Ah, our children must be close in age. We're looking at the end of January for our IEP meeting to plan for Kindergarten. When I discussed it with her teacher earlier this year, she suggested that Grace would probably be in the Intensive Support program where she would be assigned to a special ed teacher who she would spend some time with but also be in a gen ed class. Well when we chatted this week, she mentioned not putting Grace in that program because she doesn't think she needed it. So, now I'm worried that she's not going to receive the support she needs to succeed in kindergarten. I'm having her private physical and occupational therapists write letters with recommendations for me to take into the meeting. It's hard to know what she needs, but I know I don't want her slipping through the cracks.

nonmember avatar Karen

Yeah, we are basically slipping through the cracks with the developmental delay label. He doesn't qualify for speech, doesn't qualify for ot, but if he gets in trouble in grade school, his IEP could, possibly, maybe, provide a less strict punishment because y'know, there is something wrong. Not enough for preventative measures but a little pain killer for the moments of BAD behavior. Unless he breaks the law or something, then we're screwed. Yay, sensory integration (ingoration) disorder.
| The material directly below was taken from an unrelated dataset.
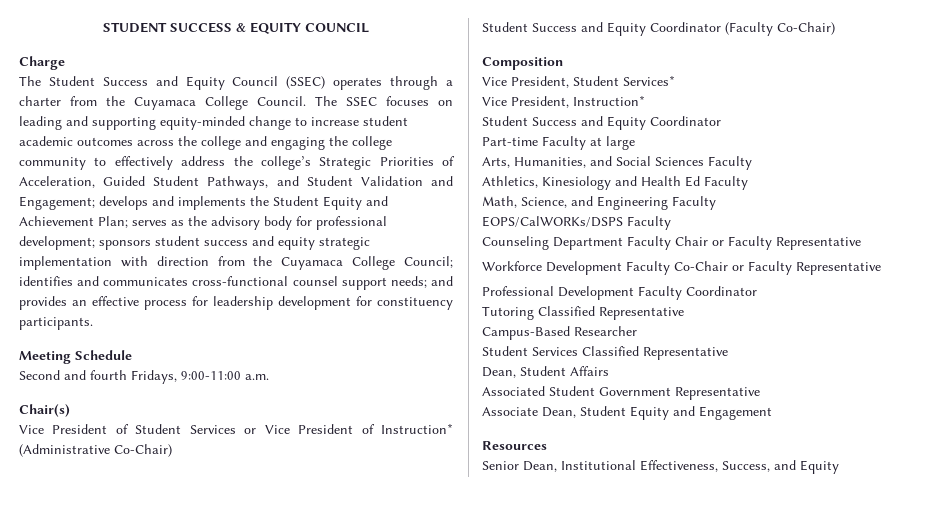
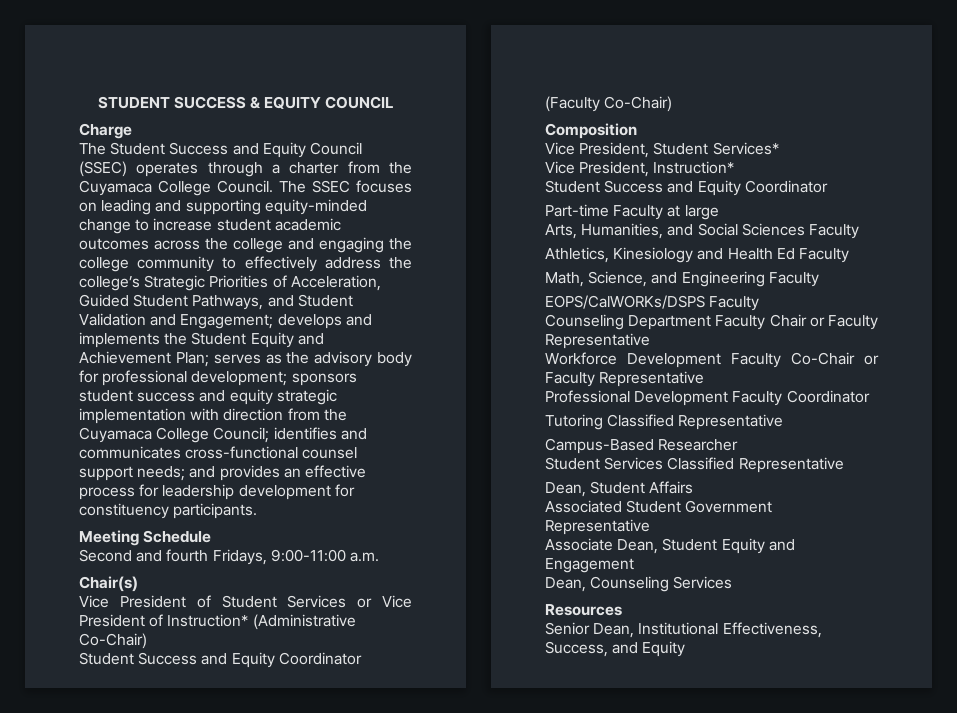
(772, 413) none -> [545,576,733,592] // Dean, Counseling Services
nonmember avatar Heather Ben

I don't have a child of noah's like-ness (you will get no D word from me!), I just follow your blog and like to read this one two about your profess and have found a lot of your parenting skills apply to my kids too (love the timer idea, my oldest is 23 months and just a are bit young to get the idea now I think, but plan on using it in the near future).



So I can only say - hang in there. And I also wonder what JB asked above with the insurance and "proof".